No curto prazo, as exchanges locais na Coreia provavelmente enfrentarão muitas incertezas, e o sentimento de cautela dos investidores é inevitável. Mas, a longo prazo, é provável que essa política seja abafada pela voz da academia e do setor, afinal, impor uma política inconstitucional tem custos muito altos. Para os investidores, é um lembrete — as diferenças na lógica regulatória entre os países podem ser enormes, e a Coreia do Sul, com seu "regulamento rigoroso + intervenção forte", ainda vai inventar novas formas de intervenção.
No final das contas, a regulamentação de criptomoedas não tem preto no branco.

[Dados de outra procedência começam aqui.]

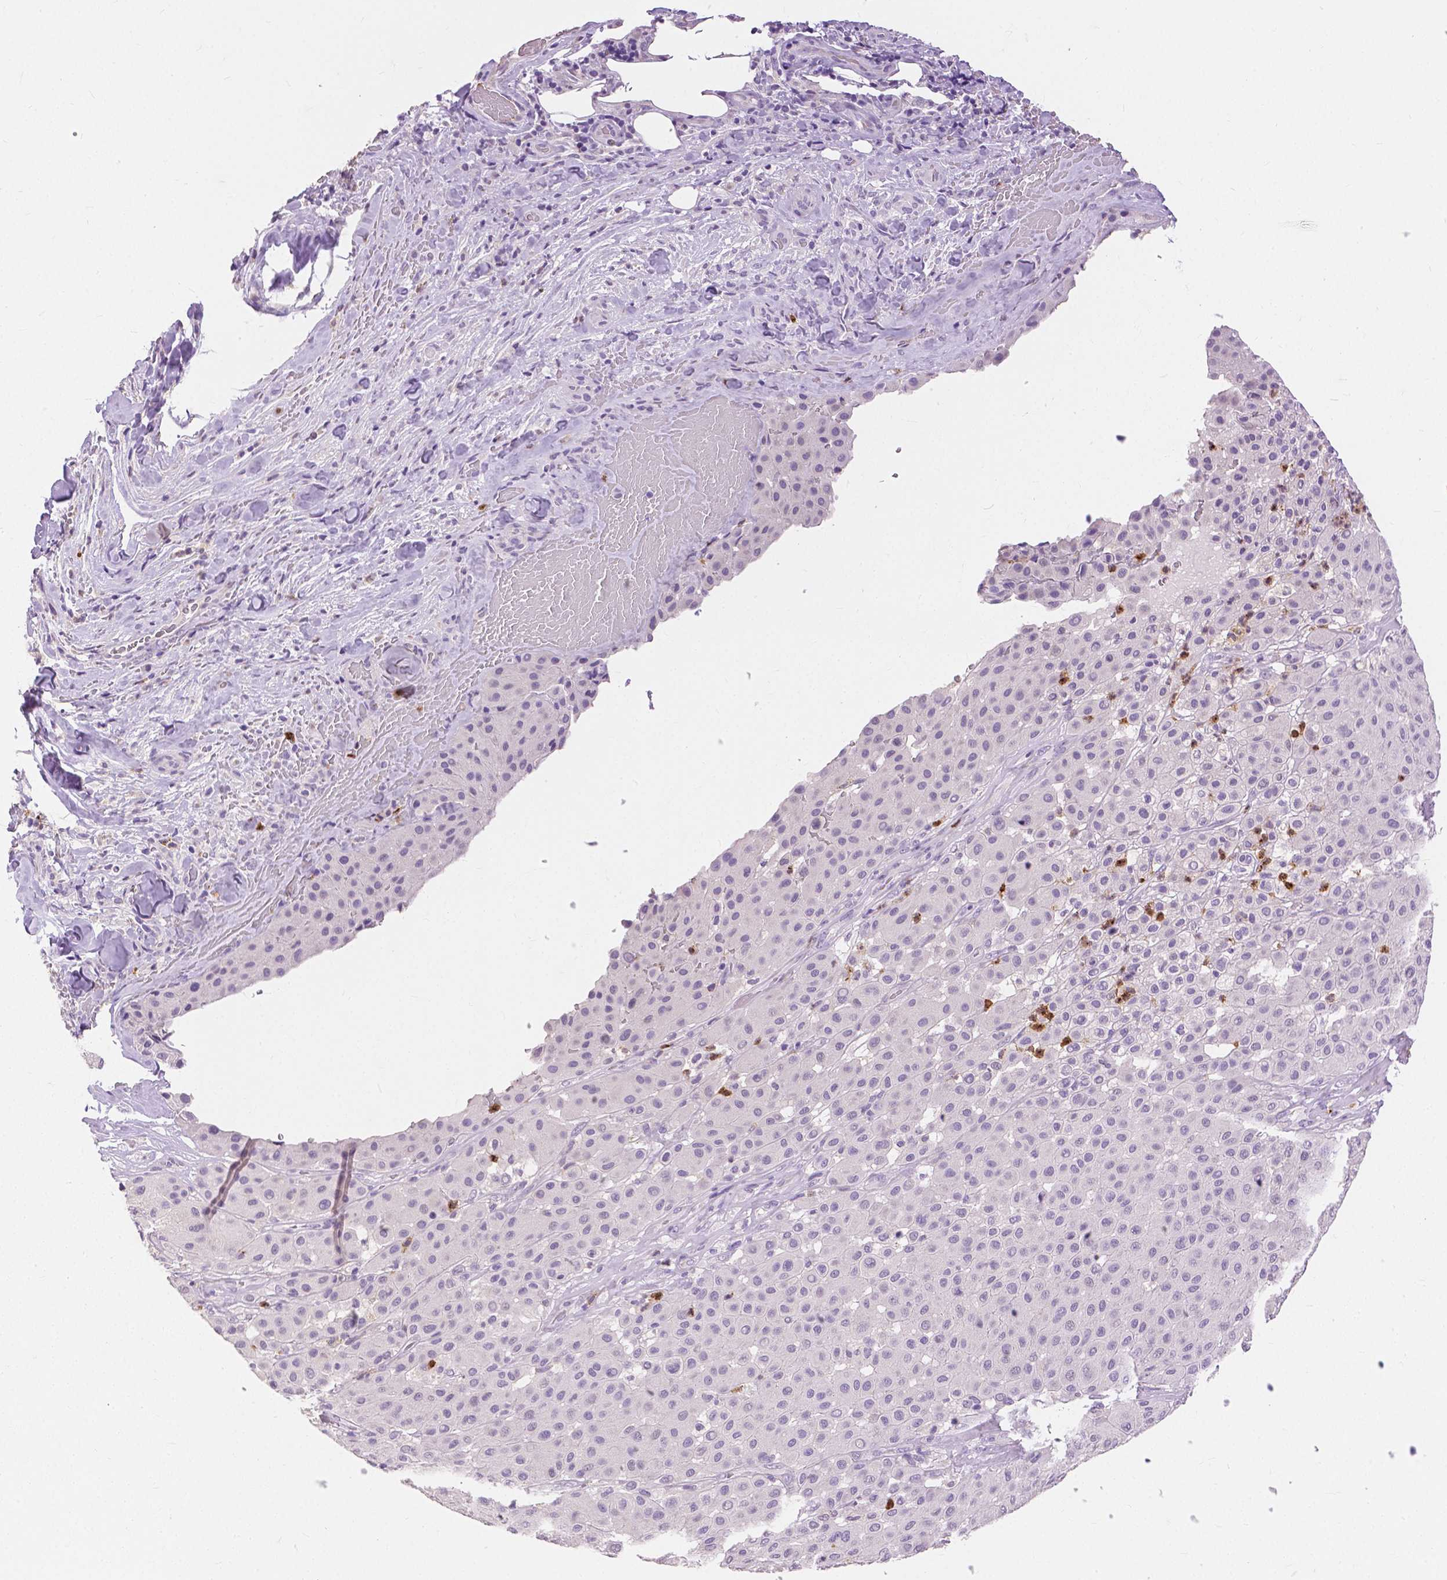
{"staining": {"intensity": "negative", "quantity": "none", "location": "none"}, "tissue": "melanoma", "cell_type": "Tumor cells", "image_type": "cancer", "snomed": [{"axis": "morphology", "description": "Malignant melanoma, Metastatic site"}, {"axis": "topography", "description": "Smooth muscle"}], "caption": "This is a image of immunohistochemistry staining of malignant melanoma (metastatic site), which shows no positivity in tumor cells. (DAB (3,3'-diaminobenzidine) immunohistochemistry (IHC) with hematoxylin counter stain).", "gene": "CXCR2", "patient": {"sex": "male", "age": 41}}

Por trás dessa controvérsia, há uma questão fundamental: como equilibrar gestão de riscos e inovação do setor, ao invés de aplicar de forma rígida as velhas práticas do setor financeiro tradicional.
Os fundadores que detêm uma participação elevada podem manter a estabilidade em momentos críticos; dispersar o poder, por outro lado, torna-se mais fácil de ser sequestrado.
Todos os países estão adotando uma regulação mais detalhada, mas a Coreia do Sul interferir diretamente na estrutura acionária é realmente uma operação contrária.
Essa política está destinada a ser derrubada, pois o custo de violar a constituição é demasiado alto.
A abordagem de tudo ou nada é realmente um problema comum às autoridades reguladoras, sob o pretexto de dispersar riscos, estão fazendo coisas que sufocam a inovação
Não entender de direito de propriedade e ainda querer alterar a estrutura acionária, é de rir
A alta participação dos fundadores permite uma rápida iteração, dispersar o poder na verdade facilita falhas, os reguladores não entendem a lógica deste setor.
A questão de inconstitucionalidade será tarde ou cedo derrubada, não há tantos custos políticos envolvidos.
Todos os países estão atentos às soluções inteligentes de KYC e custódia, mas a Coreia está jogando com diluição forçada, o que demonstra uma queda na inteligência regulatória.
No curto prazo, certamente haverá incertezas, mas não seja demasiado pessimista, há uma grande probabilidade de este política acabar mal.